Dealing with Memory Leaks in DelayedJobPosted on April 23rd, 2011 1 comment
Update: David Genord pointed out a *huge* bug in my code, where jobs will never be retried; his fix has replaced the existing gist.
Our workers (DelayedJob) leak memory. Not heinously fast, but enough that monit bounces them fairly often. I tried out perftools.rb on one of our longer running jobs, reindexing contacts. I cut the job down to indexing only 25 contacts, and profiled objects instantiated. To index 25 contacts, which took about 25 seconds, the app instantiated 3.1 million objects.
Just in case the title is misinterpreted – DJ is not leaking memory. My code is.
With a little bit of memoization and a few short-circuits, I got it down to 800 thousand. That was nice, and it sped things up by an order of magnitude, but the jobs were still leaking memory
So, I decided to steal a cool concept from the next async processor I really want to work with: Resque. I changed the worker to fork and wait for every job it performs. This means that there’s an overhead added to every worker of about 200MB, but that’s nothing compared to how bad things got if all the workers started sucking up huge chunks of memory at the same time.
One caveat: I tried to look around for someone who’d already done this and just incorporated those changes, but it turns out googling “delayed job fork” doesn’t reveal much. If there’s an existing project that’s already trying to do this for delayed job, please let me know
The code changes around this are pretty simple, just changing the run method and adding a hook for handling fork reconnection stuff (it looks like DJ has some hooks built for this, but I didn’t see them in my local copy)
Before this patch, if I ran 1 worker locally, after about half an hour my machine ran out of ram (it has 8gb). If I ran 4, my computer was unusable. After the patch, I can run 4 workers locally with no perceived performance hit. Money shot:
You have a major problem with your code.

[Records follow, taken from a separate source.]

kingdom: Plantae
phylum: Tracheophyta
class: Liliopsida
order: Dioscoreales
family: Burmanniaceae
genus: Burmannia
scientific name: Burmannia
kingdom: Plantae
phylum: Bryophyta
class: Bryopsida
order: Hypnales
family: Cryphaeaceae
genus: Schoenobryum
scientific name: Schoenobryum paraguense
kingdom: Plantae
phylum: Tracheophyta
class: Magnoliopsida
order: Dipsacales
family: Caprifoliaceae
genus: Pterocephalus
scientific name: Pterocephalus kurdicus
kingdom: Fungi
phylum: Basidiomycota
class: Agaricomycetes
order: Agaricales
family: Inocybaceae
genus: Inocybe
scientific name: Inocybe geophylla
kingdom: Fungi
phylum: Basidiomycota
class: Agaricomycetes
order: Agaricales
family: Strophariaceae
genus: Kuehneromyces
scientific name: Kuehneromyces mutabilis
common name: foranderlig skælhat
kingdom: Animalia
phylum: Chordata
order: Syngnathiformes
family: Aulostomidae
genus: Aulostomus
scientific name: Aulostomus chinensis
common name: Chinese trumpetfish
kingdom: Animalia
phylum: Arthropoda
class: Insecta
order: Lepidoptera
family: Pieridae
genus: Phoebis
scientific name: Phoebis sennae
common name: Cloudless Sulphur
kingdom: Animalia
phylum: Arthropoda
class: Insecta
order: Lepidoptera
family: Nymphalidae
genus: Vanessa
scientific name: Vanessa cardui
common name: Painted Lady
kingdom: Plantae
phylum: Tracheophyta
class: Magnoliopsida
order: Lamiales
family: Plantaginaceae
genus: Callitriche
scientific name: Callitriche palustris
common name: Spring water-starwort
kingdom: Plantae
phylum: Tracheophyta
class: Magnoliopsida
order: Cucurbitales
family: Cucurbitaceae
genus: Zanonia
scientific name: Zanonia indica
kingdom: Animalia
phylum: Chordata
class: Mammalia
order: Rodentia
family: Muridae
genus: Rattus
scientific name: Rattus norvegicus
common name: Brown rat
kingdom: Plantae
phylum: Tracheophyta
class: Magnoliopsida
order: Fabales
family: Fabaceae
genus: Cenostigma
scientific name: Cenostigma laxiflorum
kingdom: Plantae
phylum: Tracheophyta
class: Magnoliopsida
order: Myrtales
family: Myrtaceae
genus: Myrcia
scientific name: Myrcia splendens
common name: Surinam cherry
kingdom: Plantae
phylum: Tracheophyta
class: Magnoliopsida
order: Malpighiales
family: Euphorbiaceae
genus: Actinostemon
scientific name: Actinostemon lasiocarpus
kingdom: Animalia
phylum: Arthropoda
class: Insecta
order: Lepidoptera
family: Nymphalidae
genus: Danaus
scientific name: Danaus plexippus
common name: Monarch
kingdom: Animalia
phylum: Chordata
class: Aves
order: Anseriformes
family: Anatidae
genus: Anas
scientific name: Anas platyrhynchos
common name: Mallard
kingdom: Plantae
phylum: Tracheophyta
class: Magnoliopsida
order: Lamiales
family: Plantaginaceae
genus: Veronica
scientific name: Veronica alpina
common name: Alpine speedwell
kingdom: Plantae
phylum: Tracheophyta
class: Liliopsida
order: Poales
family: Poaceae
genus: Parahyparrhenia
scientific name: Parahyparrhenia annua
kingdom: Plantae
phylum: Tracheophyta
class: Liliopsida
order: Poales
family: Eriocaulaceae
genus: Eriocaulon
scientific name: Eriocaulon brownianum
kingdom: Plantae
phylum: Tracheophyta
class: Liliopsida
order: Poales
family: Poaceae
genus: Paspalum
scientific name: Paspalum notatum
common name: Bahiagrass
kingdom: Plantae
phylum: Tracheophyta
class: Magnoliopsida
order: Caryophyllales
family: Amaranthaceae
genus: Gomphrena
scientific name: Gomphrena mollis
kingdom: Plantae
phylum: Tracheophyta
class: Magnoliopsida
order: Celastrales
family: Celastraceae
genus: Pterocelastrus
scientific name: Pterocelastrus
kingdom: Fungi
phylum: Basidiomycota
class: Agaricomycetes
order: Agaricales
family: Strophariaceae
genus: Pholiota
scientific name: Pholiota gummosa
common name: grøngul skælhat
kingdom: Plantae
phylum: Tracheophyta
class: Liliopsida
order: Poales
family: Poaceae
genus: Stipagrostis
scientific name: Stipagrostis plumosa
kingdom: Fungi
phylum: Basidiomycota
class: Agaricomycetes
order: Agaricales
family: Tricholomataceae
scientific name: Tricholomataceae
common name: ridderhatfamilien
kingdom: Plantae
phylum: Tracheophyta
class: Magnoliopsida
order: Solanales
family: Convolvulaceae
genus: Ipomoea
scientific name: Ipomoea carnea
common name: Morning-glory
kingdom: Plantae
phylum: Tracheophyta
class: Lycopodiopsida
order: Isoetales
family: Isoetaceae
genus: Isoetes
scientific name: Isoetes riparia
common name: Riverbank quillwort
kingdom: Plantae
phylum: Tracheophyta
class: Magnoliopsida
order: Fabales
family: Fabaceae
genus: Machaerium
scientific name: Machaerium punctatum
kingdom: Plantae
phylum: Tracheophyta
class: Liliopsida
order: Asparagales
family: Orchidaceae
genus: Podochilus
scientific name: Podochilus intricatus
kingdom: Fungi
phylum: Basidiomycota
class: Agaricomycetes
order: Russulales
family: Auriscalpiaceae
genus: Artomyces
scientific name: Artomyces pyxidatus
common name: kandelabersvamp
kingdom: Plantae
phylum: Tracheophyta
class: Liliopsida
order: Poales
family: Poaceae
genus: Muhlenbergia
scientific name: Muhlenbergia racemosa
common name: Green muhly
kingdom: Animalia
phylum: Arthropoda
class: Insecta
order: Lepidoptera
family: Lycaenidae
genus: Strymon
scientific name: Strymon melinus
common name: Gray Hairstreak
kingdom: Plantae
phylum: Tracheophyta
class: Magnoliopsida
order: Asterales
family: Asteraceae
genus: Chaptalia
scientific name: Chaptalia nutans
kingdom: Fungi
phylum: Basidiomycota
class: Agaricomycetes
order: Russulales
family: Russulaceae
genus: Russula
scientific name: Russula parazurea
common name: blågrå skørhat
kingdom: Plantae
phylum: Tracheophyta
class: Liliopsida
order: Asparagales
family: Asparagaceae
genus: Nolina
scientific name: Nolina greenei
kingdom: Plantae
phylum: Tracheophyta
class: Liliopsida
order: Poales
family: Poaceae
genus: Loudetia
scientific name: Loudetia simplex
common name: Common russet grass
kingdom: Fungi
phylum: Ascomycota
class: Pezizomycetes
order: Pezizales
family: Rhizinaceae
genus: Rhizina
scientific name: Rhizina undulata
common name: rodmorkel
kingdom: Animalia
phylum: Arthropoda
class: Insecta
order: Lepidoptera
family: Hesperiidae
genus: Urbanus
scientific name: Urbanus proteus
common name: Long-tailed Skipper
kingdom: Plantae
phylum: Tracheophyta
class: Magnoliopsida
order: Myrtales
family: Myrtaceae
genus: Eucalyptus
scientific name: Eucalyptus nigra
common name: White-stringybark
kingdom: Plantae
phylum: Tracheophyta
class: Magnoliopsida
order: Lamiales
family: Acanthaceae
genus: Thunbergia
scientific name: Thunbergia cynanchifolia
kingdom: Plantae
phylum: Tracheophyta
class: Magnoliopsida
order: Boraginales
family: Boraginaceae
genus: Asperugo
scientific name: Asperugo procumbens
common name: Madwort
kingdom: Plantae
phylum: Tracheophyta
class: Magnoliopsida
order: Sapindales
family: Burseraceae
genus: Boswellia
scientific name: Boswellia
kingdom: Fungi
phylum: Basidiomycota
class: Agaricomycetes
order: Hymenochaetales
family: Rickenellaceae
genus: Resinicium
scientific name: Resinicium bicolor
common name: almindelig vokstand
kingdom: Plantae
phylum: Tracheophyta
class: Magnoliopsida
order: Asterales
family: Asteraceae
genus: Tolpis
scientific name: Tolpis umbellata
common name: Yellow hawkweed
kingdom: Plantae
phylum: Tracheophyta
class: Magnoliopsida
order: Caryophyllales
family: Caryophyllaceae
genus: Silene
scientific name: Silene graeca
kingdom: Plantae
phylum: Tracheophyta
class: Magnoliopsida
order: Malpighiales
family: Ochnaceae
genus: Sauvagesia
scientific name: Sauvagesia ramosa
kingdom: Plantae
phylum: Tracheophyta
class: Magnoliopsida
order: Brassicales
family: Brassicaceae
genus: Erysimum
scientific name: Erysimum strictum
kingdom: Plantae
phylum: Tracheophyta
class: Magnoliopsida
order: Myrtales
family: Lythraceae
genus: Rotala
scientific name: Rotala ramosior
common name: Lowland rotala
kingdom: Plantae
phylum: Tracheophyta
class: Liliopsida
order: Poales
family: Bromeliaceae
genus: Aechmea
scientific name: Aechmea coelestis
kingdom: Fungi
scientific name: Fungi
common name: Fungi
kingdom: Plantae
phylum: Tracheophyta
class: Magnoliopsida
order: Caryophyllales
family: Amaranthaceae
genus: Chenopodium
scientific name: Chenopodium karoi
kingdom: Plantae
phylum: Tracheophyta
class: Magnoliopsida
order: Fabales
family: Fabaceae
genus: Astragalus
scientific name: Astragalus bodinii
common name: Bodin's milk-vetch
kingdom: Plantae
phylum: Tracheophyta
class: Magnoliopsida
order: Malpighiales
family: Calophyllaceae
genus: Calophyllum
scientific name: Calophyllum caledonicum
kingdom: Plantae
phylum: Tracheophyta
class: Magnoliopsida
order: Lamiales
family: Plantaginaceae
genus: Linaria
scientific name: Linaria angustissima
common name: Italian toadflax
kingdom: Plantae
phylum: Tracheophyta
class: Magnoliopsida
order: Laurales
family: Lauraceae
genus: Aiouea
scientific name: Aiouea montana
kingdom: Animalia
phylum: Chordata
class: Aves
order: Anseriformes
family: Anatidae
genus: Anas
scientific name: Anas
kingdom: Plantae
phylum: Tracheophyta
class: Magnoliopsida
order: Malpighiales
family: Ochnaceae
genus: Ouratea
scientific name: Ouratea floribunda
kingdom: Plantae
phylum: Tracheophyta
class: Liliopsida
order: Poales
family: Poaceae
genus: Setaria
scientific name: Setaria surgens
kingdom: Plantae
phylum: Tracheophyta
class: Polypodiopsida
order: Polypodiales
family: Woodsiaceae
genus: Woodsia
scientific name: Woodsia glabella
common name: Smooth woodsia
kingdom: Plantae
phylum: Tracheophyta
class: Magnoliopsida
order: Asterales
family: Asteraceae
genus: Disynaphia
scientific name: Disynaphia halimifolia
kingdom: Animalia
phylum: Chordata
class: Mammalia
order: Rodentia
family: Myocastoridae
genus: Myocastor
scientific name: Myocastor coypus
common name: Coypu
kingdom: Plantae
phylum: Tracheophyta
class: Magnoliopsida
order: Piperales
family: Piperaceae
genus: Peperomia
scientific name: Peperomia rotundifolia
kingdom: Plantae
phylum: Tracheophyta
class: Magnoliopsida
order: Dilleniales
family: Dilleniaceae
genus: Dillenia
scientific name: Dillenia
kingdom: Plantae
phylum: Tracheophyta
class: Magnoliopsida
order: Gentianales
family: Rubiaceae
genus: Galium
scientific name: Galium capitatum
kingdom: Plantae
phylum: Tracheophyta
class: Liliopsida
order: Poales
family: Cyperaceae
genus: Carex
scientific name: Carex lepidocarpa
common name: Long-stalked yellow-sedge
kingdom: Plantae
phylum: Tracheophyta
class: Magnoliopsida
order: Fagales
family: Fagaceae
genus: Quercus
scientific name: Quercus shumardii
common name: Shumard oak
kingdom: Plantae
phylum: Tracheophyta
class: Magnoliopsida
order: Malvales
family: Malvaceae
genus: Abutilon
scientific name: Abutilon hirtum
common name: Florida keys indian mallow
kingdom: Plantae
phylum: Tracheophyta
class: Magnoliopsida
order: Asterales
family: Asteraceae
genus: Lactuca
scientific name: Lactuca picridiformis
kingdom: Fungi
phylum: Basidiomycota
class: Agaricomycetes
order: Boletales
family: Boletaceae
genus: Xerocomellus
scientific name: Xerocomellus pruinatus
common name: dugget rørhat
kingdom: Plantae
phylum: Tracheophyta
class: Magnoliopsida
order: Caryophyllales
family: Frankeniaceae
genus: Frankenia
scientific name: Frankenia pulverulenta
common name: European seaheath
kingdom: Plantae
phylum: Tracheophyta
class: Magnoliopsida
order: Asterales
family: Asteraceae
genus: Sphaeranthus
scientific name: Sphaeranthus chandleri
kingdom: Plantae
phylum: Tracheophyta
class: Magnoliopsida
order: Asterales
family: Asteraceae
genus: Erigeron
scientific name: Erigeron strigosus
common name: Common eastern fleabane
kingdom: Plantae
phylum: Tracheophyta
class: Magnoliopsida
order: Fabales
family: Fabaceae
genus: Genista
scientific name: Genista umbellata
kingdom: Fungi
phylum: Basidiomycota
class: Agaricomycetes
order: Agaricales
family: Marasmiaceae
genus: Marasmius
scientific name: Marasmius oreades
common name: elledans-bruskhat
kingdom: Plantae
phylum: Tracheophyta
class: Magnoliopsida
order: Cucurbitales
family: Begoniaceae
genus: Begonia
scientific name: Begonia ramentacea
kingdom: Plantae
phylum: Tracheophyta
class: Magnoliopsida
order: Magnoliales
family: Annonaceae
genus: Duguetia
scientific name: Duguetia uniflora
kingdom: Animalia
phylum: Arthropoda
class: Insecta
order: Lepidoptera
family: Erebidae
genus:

Failed jobs will NEVER be retried.
Try this https://gist.github.com/942589
Also there are a few autoscaling non single process forks of delayed_job. Here is the one I did and have been using in production.
This does not fork for every job but instead forks off worker processes which stay alive for as long as they have work to do. After they have been idle for a short period, 30 seconds if I remember correctly, the worker is killed.